Searching Student Cell Phones

The issue of when officials can search a student's cell phone is an emerging e-discovery issue. This is illustrated in the recent case   N.N. v. Tunkhannock Area School District, Civil Action No. 3:10-CV-1080, United States District Court, M.D. Pennsylvania.

Sexy In this case, a student at Tunkhannock Area High School violated a school policy requiring cell phones to be turned off and stored in lockers during the school day by placing a call from her cell phone while on school property. A teacher confiscated the phone. School officials then examined the contents of the cell phone and discovered what appeared to be inappropriate photographs stored in the phone's memory. 

The phone was turned over to the police. The court opinion states that, “Aside from one photograph taken by a female friend, the photographs were taken by [the student] alone, and were intended for the sole consumption of herself and her long-term boyfriend. The photographs were taken off school property, were saved to the cell phone, were never e-mailed or uploaded to the internet, and were not shared with other students.”

While the police did not seem intent on pursuing charges — a detective allegedly told the student that “had she only waited until her 18th birthday, she could have submitted the photographs directly to Playboy magazine instead of getting in trouble — the District Attorney took the matter more seriously. He wrote a letter to the student threatening to bring child felony pornography charges against unless the student (and some others) completed a re-education course on sexual violence and victimization.

The student filed a lawsuit claiming that the actions of the school, the district attorney and the police violated her First and Fourth Amendment rights. 

The court has a long discussion of prosecutorial and qualified immunity issues.

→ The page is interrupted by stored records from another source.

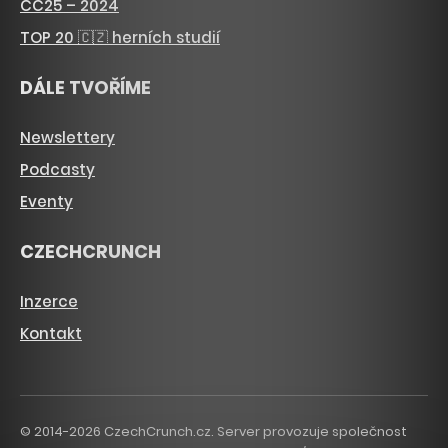
CC25 – 2024
TOP 20 🇨🇿 herních studií
DÁLE TVOŘÍME
Newslettery
Podcasty
Eventy
CZECHCRUNCH
Inzerce
Kontakt
© 2014-2026 CzechCrunch.cz. Server provozuje společnost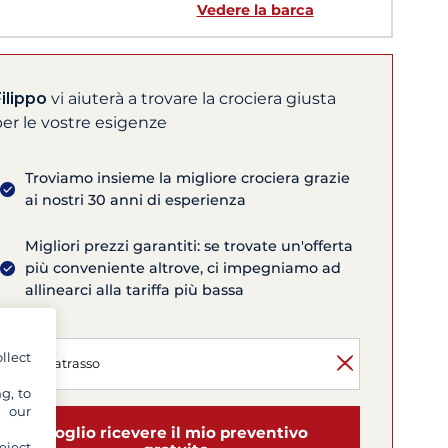
Vedere la barca
ilippo
vi aiuterà a trovare la crociera giusta
er le vostre esigenze
Troviamo insieme la migliore crociera grazie
ai nostri 30 anni di esperienza
Migliori prezzi garantiti: se trovate un'offerta
più conveniente altrove, ci impegniamo ad
allinearci alla tariffa più bassa
llect
g, to
y our
Voglio ricevere il mio preventivo
eject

But what is significant from my perspective is that the court will allow the claims that the school, police, and the district attorney illegally seized and searched the student’s phone. 

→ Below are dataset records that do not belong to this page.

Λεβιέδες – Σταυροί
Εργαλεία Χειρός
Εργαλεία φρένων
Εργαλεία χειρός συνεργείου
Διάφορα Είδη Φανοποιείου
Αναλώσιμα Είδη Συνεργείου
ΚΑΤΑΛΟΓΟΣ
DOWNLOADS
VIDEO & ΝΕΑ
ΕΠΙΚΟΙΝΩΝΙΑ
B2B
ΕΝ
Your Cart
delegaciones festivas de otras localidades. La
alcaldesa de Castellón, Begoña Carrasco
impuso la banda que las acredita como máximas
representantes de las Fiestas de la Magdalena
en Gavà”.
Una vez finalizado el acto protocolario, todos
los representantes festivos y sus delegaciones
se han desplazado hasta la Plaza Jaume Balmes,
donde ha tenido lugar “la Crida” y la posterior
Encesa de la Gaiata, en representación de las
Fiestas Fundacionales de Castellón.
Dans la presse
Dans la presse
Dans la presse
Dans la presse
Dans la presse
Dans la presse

Expect to see more of these cases. In the Redding case, the Supreme Court held that the strip search of a student to find a prescription drug violated the Fourth Amendment. The court explained that a standard of reasonable suspicion applies to a determination of legality of a school administrator's search of a student, and that any search must be reasonably related to the legitimate school objectives and not excessively intrusive. This means, in plain English, that a school administrator can conduct a limited search when there is a "a moderate chance of finding evidence of wrongdoing."

Under this standard, the school administrators probably can search the contents of a cell phone if there is reason to believe that the phone is used for criminal activity, such as bullying, sexting, or threats to safety. However, like with the strip search case, there is a limit to the actions of school administrators. The nature of the suspected illegal activity — both in terms of threat to student safety and the exact use of the phone — will govern how much of the contents of a cell phone can be examined. In this case, the allegation that the student was placing a call probably cannot justify the review of the photographs on her cell phone.